The National Department of Health (NDoH) is currently busy with an ambitious project to achieve universal access to health care for all who live in South Africa through a National Health Insurance (NHI).
The implementation, though, could take years. Latest estimates put the implementation date in 2025. But before we even get to the implementation stage, there’ll be loads of white papers and green papers to mull over.
As you can imagine, funding such an ambitious project is going to be expensive. The white paper published earlier this year proposes that tax revenue currently directed towards medical scheme beneficiaries in the form of tax credits be redirected towards funding the NHI.
Stellenbosch-based economic advisory group, Econex ran the numbers and published new research which reveals some staggering sums. According to their paper, in 2014/15 the total amount paid to the principal members of medical schemes in the form of medical scheme tax credits was approximately R18.5 billion.
In the previous financial year, principal members received R270 per month in tax back. There’s also a further R270 per month for the first beneficiary and R181 per month for each of the remaining beneficiaries for whom they paid contributions.
So the annual tax back from medical aid ranges from R3,240 tax return for a single medical aid member, up to R13,000 for a member with four beneficiaries.

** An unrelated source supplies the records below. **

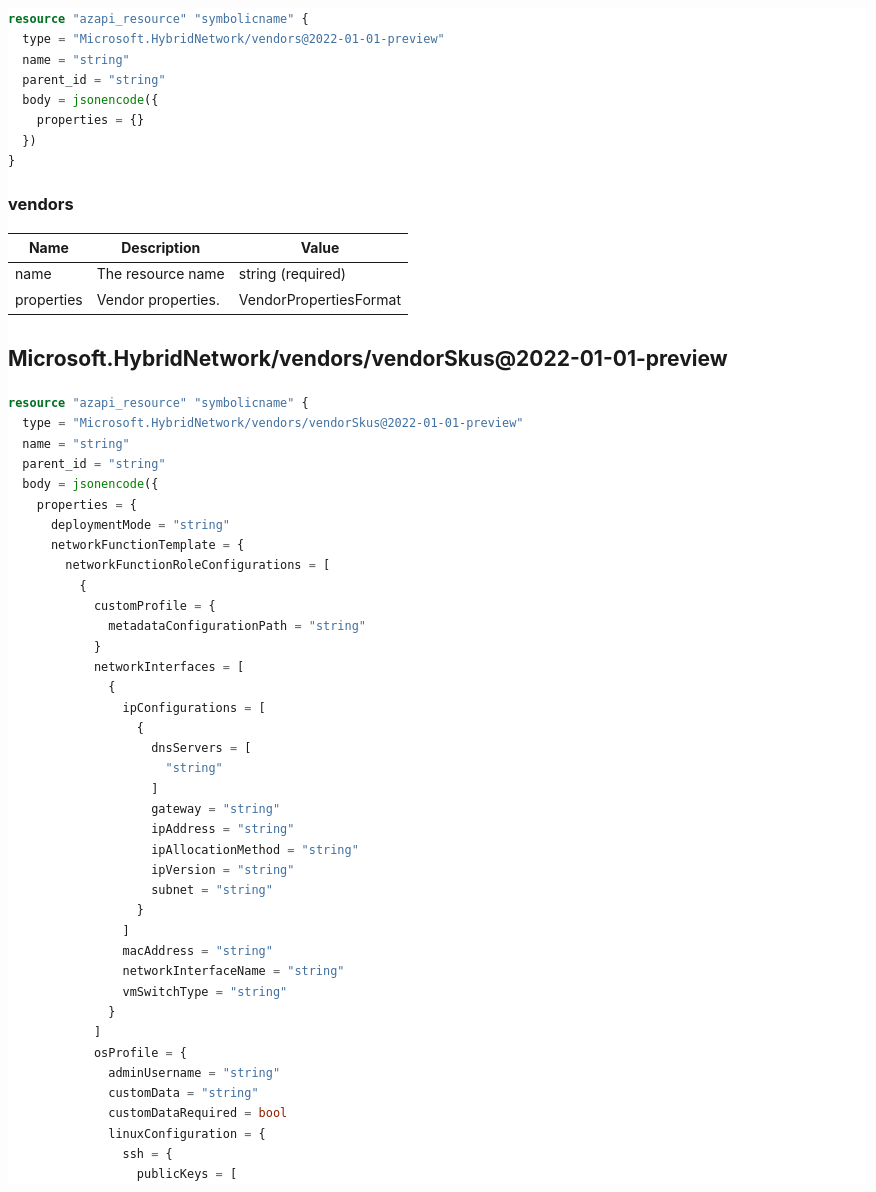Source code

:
 ```terraform
resource "azapi_resource" "symbolicname" {
  type = "Microsoft.HybridNetwork/vendors@2022-01-01-preview"
  name = "string"
  parent_id = "string"
  body = jsonencode({
    properties = {}
  })
}

```

### vendors

| Name | Description | Value |
|-|-|-|
| name | The resource name | string (required) |
| properties | Vendor properties. | VendorPropertiesFormat |
## Microsoft.HybridNetwork/vendors/vendorSkus@2022-01-01-preview

```terraform
resource "azapi_resource" "symbolicname" {
  type = "Microsoft.HybridNetwork/vendors/vendorSkus@2022-01-01-preview"
  name = "string"
  parent_id = "string"
  body = jsonencode({
    properties = {
      deploymentMode = "string"
      networkFunctionTemplate = {
        networkFunctionRoleConfigurations = [
          {
            customProfile = {
              metadataConfigurationPath = "string"
            }
            networkInterfaces = [
              {
                ipConfigurations = [
                  {
                    dnsServers = [
                      "string"
                    ]
                    gateway = "string"
                    ipAddress = "string"
                    ipAllocationMethod = "string"
                    ipVersion = "string"
                    subnet = "string"
                  }
                ]
                macAddress = "string"
                networkInterfaceName = "string"
                vmSwitchType = "string"
              }
            ]
            osProfile = {
              adminUsername = "string"
              customData = "string"
              customDataRequired = bool
              linuxConfiguration = {
                ssh = {
                  publicKeys = [
```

It’s simple, affordability. Removing a tax credit will make medical aid more expensive, across all brackets, but lower-income households will be hardest hit. This is based on the percentage of household income spent on medical aid with and without the tax credit as shown in this table.
“The removal of medical scheme tax credits will therefore affect poorer medical scheme beneficiaries disproportionately. In total, 21.86% of medical scheme beneficiaries will move above the affordability threshold with the removal of tax credits, i.e. 1.9 million beneficiaries in 2016,” the group said.
“Removing the rebate will likely have the effect of rendering medical scheme membership unaffordable to 22% of current beneficiaries, with the impact falling largely on poorer medical scheme beneficiaries.”